* **What needs to be done**
Return every line of the records below verbatim, with no pictures in the copy.

____________

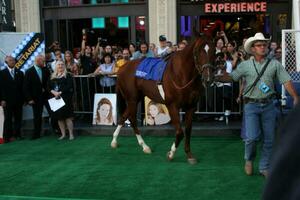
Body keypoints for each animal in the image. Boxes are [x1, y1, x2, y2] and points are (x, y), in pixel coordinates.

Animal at [111, 35, 214, 164]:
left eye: (213, 51)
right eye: (197, 51)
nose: (208, 78)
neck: (181, 74)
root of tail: (121, 69)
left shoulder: (191, 106)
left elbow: (188, 130)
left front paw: (189, 155)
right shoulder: (172, 106)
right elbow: (180, 132)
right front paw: (171, 154)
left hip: (136, 98)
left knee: (124, 116)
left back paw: (114, 141)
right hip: (132, 99)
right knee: (132, 119)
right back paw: (145, 146)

____________

* **Response to the exercise**
Body keypoints for each animal in the image. Boxes are [x1, y1, x2, y2] and points are (x, y), in pixel coordinates.

Animal at [111, 35, 214, 164]:
left eye: (213, 51)
right eye: (197, 51)
nose: (208, 78)
neck: (181, 74)
root of tail: (121, 69)
left shoulder: (191, 106)
left elbow: (188, 130)
left front paw: (189, 155)
right shoulder: (172, 106)
right elbow: (180, 132)
right front paw: (171, 154)
left hip: (136, 98)
left knee: (124, 116)
left back paw: (114, 141)
right hip: (132, 99)
right knee: (132, 119)
right back paw: (145, 146)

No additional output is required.